*Goal of the exercise*.
In the text about Martha Frayde, which group did she help found in 1976?

*Study text*.
She fought nonviolently against dictatorship in Cuba. First against Fulgencio Batista and later against Fidel Castro. Together with Ricardo Bofill she was one of the founders of the Cuban Committee for Human Rights in 1976. Bofill in an August 2008 interview described how he, Martha and Eddy Lopez in Martha Frayde's home signed the founding document establishing the Cuban Committee for Human Rights. In the 1984 documentary Improper Conduct she spoke about her experiences in prison.
Martha Frayde was Cuba's representative to UNESCO in Paris until 1965 when she returned to Cuba and began to dissent from the Castro regime's slide into totalitarianism.

*Dataset content*.
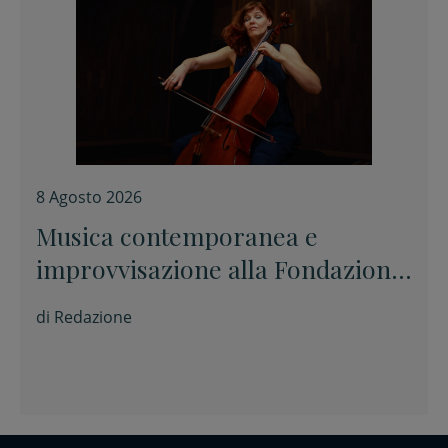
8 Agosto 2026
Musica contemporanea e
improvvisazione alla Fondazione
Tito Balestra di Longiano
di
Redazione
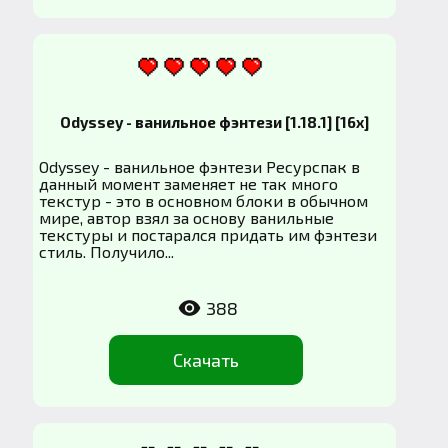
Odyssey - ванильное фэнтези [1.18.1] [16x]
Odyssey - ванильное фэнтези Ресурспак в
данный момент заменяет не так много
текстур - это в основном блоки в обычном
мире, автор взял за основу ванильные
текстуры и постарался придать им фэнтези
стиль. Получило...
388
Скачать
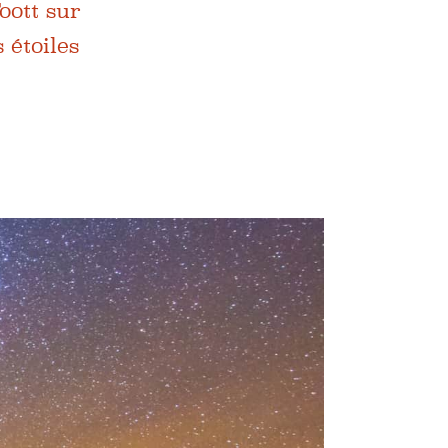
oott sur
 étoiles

--

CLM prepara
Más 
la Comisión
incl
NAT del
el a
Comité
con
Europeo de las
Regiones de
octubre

*Exercise answer*.
The Cuban Committee for Human Rights.